# moeite



## Alisson Pereira

Helllo,

Ik heb vanmorgen dat woord gezien op mijn WD en daarna zag ik sommige voorbeeld, maar ik ben niet zo zeker hoe ik dat moet gegruiken. Dan zouden jullie er me mee kunnen helpen? Ik probeer een paar zinnen.

>> worth

1) Deze auto is niet de moeite waard om te kopen
2) Deze film is niet de moeite waard om naar te kijken

Een andere betekenis is ''trouble'', dat weet ik niet, maar ik denk iets zoals ''zorg'' of ''moeilijkheden''

1) Hij heeft moeite om namen te onthouden
**Als ik ''moeite'' aan ''moeilijkheden'' verander, zou de betekenis hetzelfde zijn?

2) Dank u voor uw moeite
**Als ik ''moeite'' aan ''zorg'' verander, zou de betekenis hetzelfde zijn?

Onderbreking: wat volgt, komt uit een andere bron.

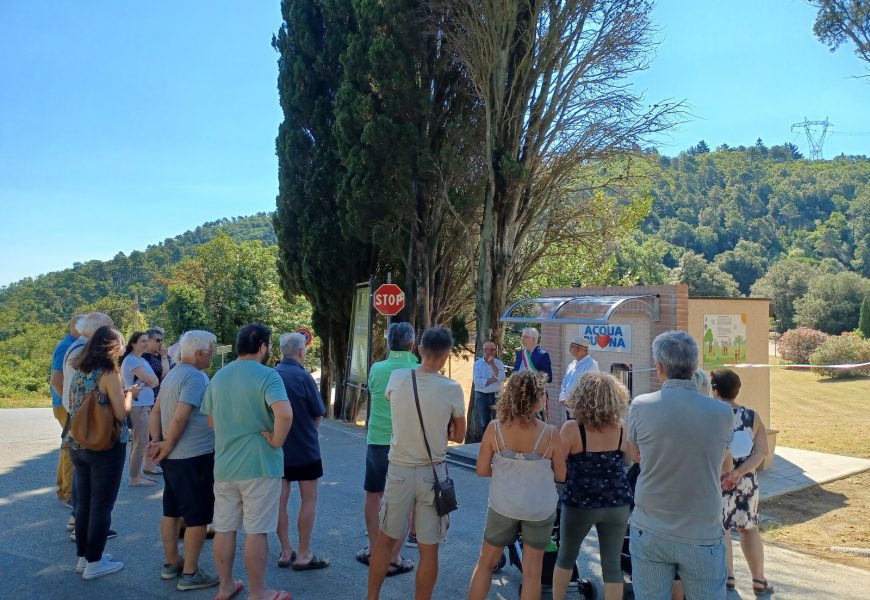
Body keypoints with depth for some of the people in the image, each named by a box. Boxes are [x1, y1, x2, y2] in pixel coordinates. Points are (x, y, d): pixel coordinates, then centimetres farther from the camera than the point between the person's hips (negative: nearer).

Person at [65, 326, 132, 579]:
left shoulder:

Sorry, als mijn vragen nergens opslaten.

Bij voorbaat dank


----------



## eno2

Mijn eerste reactie was dat moeite éénduidig is en  'inspanning' betekent.
Wiktionary bevestigt dat....



> >> worth
> 
> 1) Deze auto is niet de moeite waard om te kopen (???? beetje raar)
> 2) Deze film is niet de moeite waard om naar te kijken (beter zie  hieronder)



Waard= worth....
Deze auto is het kopen niet waard. 
Deze film is het kijken niet waard. 
Deze film is de moeite van het kijken niet waard
Deze film is de inspanning  van het kijken niet waard



> 1) Hij heeft moeite om namen te onthouden
> **Als ik ''moeite'' aan ''moeilijkheden'' verander, zou de betekenis hetzelfde zijn?


 Met moeilijkheden: slecht Nederlands
Hij heeft het MOEILIJK om namen te onthouden  



> 2) Dank u voor uw moeite
> 
> **Als ik ''moeite'' aan '  IN 'zorg'' verander, zou de betekenis hetzelfde zijn?

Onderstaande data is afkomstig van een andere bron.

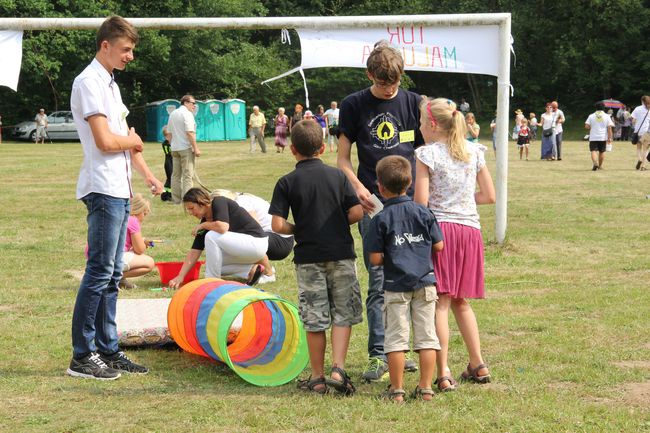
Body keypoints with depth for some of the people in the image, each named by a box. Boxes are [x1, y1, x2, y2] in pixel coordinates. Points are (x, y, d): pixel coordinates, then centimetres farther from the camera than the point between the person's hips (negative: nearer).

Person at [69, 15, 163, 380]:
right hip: (104, 190, -10)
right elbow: (106, 141, -20)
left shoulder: (110, 84, 18)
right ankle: (82, 356, -4)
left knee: (112, 274, 11)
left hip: (120, 190, 10)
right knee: (100, 273, -8)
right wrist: (132, 140, -1)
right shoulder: (89, 83, -12)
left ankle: (108, 350, 17)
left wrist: (149, 175, 18)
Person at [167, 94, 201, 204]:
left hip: (175, 148, 8)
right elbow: (190, 133, -20)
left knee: (176, 174, 12)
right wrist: (196, 148, -19)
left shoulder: (173, 114, 13)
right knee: (188, 175, -6)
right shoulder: (187, 114, -12)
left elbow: (169, 132, 16)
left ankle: (176, 199, 14)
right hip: (186, 148, -8)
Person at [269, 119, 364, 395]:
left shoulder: (287, 182, -4)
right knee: (343, 314, 8)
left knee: (315, 320, 6)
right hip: (341, 253, 1)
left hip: (308, 257, -1)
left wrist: (298, 230, 8)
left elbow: (278, 225, -11)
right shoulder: (337, 176, 1)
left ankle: (317, 378, 13)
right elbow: (357, 212, -4)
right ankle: (338, 370, -5)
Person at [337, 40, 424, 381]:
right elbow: (343, 158, 5)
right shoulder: (354, 105, 3)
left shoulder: (413, 103, 8)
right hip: (373, 203, -2)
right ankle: (378, 354, -4)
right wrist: (358, 187, -13)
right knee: (380, 282, -7)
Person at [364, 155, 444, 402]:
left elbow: (375, 259, -9)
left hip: (396, 286, -2)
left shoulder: (381, 220, -7)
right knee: (426, 336, 7)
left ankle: (396, 390, 6)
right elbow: (438, 246, 5)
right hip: (425, 283, 2)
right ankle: (425, 388, 7)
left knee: (396, 338, 4)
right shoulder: (424, 213, 0)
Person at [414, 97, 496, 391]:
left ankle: (443, 373, -9)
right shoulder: (473, 152, 10)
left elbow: (421, 201, -11)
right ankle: (478, 365, 18)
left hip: (439, 227, -5)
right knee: (461, 302, 18)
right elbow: (489, 196, 11)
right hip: (470, 229, 5)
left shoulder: (427, 154, -5)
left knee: (440, 303, -4)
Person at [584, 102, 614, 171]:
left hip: (593, 137, -1)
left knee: (593, 151, -5)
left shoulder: (591, 116, 2)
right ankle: (600, 165, 24)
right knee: (602, 151, 15)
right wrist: (609, 138, -2)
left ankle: (595, 163, -29)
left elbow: (586, 126, -3)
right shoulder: (606, 116, 1)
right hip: (603, 137, 1)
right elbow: (609, 128, -4)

Zorg is net iets  anders, meer specifiek dan moeite.  Dat gaat meer over zorg en toewijding dan over moeite/inspanning.  
Dank u voor uw moeite= dank u voor uw inspanningen.


----------



## ThomasK

Belangrijk: "moeite" kan ook "trouble" betekenen, zoals je schrijft.  Hij heeft moeite met Nederlands, met afvallen, met loslaten, met grote groepen: iets als "a hard time", maar niet in de zin van "difficult", eerder in de zin van een emotioneel probleem, zoals met grote groepen.

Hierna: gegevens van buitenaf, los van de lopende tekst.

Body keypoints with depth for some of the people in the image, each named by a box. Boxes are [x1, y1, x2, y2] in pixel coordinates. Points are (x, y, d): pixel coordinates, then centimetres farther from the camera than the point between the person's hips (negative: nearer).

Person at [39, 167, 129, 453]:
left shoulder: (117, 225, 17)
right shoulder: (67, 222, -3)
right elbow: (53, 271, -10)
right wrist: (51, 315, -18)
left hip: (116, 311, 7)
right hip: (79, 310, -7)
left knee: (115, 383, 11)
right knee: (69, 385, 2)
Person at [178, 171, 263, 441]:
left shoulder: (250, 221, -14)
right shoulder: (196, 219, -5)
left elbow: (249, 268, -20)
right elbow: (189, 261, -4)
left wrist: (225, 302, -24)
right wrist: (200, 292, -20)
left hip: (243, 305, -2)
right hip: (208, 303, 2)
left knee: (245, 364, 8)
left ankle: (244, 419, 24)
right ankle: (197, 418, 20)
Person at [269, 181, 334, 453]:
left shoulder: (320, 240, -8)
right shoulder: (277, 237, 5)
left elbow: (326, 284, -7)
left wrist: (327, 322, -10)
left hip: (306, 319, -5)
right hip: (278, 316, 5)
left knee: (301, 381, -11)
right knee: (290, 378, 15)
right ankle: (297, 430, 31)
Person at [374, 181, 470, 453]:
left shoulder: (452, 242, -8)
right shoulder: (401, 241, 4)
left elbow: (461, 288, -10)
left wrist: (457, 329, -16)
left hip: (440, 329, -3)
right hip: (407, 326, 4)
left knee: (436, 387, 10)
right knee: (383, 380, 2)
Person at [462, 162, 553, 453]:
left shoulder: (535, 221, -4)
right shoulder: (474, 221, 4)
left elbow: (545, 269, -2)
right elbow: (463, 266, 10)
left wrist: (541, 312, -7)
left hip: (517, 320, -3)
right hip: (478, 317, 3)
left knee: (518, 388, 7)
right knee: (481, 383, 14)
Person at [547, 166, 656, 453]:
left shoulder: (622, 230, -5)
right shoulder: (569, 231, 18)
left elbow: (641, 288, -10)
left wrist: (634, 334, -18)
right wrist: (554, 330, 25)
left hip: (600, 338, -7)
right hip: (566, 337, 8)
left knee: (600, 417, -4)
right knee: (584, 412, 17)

Die "hard time" kan mogelijk tot zorgen, _worries_, leiden...


----------



## eno2

ThomasK said:


> Belangrijk: "moeite" kan ook "trouble" betekenen, zoals je schrijft.  Hij heeft moeite met Nederlands, met afvallen, met loslaten, met grote groepen: iets als "a hard time", maar niet in de zin van "difficult", eerder in de zin van een emotioneel probleem, zoals met grote groepen.
> 
> Die "hard time" kan mogelijk tot zorgen, _worries_, leiden...


==>



> LOngman
> have a hard time to have a lot of *problems* or *bad* *experiences* I’m glad she’s happy at last – she’s had such a hard time. Vegetarians still often have a hard time of it when it comes to eating out.→ hard


Especially vegans have a hard time when it comes to eating out, they need a lot of pot luck.

Dit is de free online VD definitie van moeite. (Misschien is de DVD definitie ruimer) =>



> moei·te (de; v; meervoud: moeiten)1inspanning: moeite met iets hebben (a) het moeilijk kunnen; (b) moeilijk kunnen aanvaarden of inwilligen;
> het is de moeite niet het betekent niets; dat gaat in één moeite door dat kan tegelijk worden gedaan


Het is de moeite niet = it isn''t worth it = it isn't worth the trouble =het is* de inspanning* niet waard* = *het is de moeite niet waard: waard facultatief
Het is de moeite= It's worth it = it's worth the trouble= het is *de inspanning* waard* = *het is de moeite  waard.: waard facultatief.

Opgepast met 'trouble'. Moeite kan trouble betekenen.
It's not worth the trouble= het is de moeite/inspanning  niet (waard). Maar je moet weten dat trouble veel ruimer is en dat omgekeerd, trouble relatief weinig keren met moeite te vertalen is.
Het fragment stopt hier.